### GIVEN MATERIAL ###

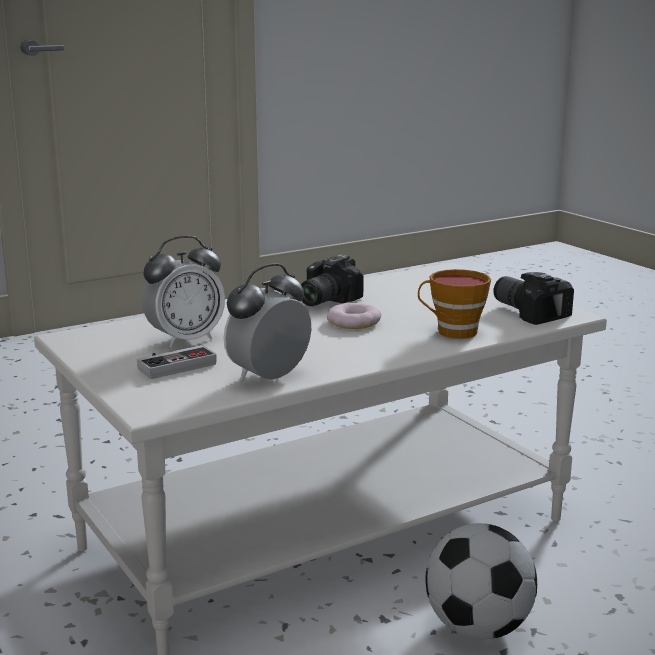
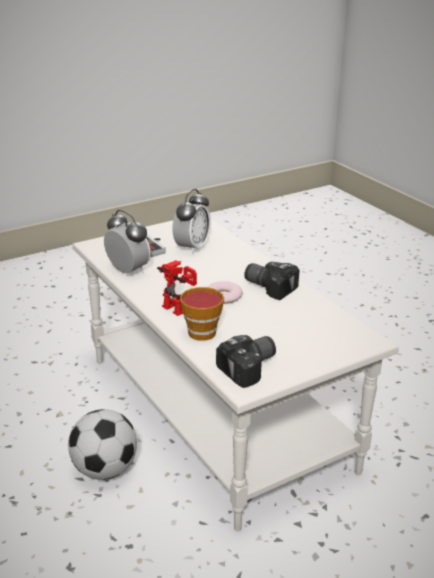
camera: 90 degrees right, 10 degrees up
alarm clock [141,236,225,348] -> alarm clock turned 120 degrees counterclockwise [172,189,211,254]
none -> toy robot [157,260,197,316]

###

PROBLEM TO WORK ON
Copy out every line of the material above precisely, omitting the pictures.

RESPONSE TO THE TASK
camera: 90 degrees right, 10 degrees up
alarm clock [141,236,225,348] -> alarm clock turned 120 degrees counterclockwise [172,189,211,254]
none -> toy robot [157,260,197,316]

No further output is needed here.